[Extracted records]
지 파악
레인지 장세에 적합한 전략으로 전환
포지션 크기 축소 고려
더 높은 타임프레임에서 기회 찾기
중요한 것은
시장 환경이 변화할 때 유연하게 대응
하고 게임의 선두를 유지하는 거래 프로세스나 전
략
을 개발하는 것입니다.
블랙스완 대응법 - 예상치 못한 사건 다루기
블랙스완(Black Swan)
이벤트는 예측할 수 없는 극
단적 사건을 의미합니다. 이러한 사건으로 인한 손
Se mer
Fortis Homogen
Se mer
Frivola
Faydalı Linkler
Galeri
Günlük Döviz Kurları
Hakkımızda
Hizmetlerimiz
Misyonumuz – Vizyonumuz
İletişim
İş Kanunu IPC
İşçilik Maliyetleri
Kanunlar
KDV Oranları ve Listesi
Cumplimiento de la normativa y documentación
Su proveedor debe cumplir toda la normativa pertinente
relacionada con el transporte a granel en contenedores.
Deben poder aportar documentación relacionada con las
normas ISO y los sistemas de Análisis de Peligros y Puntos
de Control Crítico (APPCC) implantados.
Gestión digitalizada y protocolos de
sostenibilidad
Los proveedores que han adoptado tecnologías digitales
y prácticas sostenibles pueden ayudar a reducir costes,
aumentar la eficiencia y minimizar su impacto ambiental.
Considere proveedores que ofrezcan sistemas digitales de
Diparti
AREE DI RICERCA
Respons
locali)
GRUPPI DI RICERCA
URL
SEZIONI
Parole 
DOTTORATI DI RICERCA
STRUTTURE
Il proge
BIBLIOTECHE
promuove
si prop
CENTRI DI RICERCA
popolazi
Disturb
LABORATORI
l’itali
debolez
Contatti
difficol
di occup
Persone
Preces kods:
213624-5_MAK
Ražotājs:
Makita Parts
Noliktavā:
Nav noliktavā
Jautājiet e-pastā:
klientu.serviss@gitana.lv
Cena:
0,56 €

◆ WHAT YOU HAVE TO DO ◆
Please write out the lines above again, substituting "Läs mer" for each occurrence of "Se mer" and keeping everything else the same.

◆ OUTPUT BELOW ◆
지 파악
레인지 장세에 적합한 전략으로 전환
포지션 크기 축소 고려
더 높은 타임프레임에서 기회 찾기
중요한 것은
시장 환경이 변화할 때 유연하게 대응
하고 게임의 선두를 유지하는 거래 프로세스나 전
략
을 개발하는 것입니다.
블랙스완 대응법 - 예상치 못한 사건 다루기
블랙스완(Black Swan)
이벤트는 예측할 수 없는 극
단적 사건을 의미합니다. 이러한 사건으로 인한 손
Läs mer
Fortis Homogen
Läs mer
Frivola
Faydalı Linkler
Galeri
Günlük Döviz Kurları
Hakkımızda
Hizmetlerimiz
Misyonumuz – Vizyonumuz
İletişim
İş Kanunu IPC
İşçilik Maliyetleri
Kanunlar
KDV Oranları ve Listesi
Cumplimiento de la normativa y documentación
Su proveedor debe cumplir toda la normativa pertinente
relacionada con el transporte a granel en contenedores.
Deben poder aportar documentación relacionada con las
normas ISO y los sistemas de Análisis de Peligros y Puntos
de Control Crítico (APPCC) implantados.
Gestión digitalizada y protocolos de
sostenibilidad
Los proveedores que han adoptado tecnologías digitales
y prácticas sostenibles pueden ayudar a reducir costes,
aumentar la eficiencia y minimizar su impacto ambiental.
Considere proveedores que ofrezcan sistemas digitales de
Diparti
AREE DI RICERCA
Respons
locali)
GRUPPI DI RICERCA
URL
SEZIONI
Parole 
DOTTORATI DI RICERCA
STRUTTURE
Il proge
BIBLIOTECHE
promuove
si prop
CENTRI DI RICERCA
popolazi
Disturb
LABORATORI
l’itali
debolez
Contatti
difficol
di occup
Persone
Preces kods:
213624-5_MAK
Ražotājs:
Makita Parts
Noliktavā:
Nav noliktavā
Jautājiet e-pastā:
klientu.serviss@gitana.lv
Cena:
0,56 €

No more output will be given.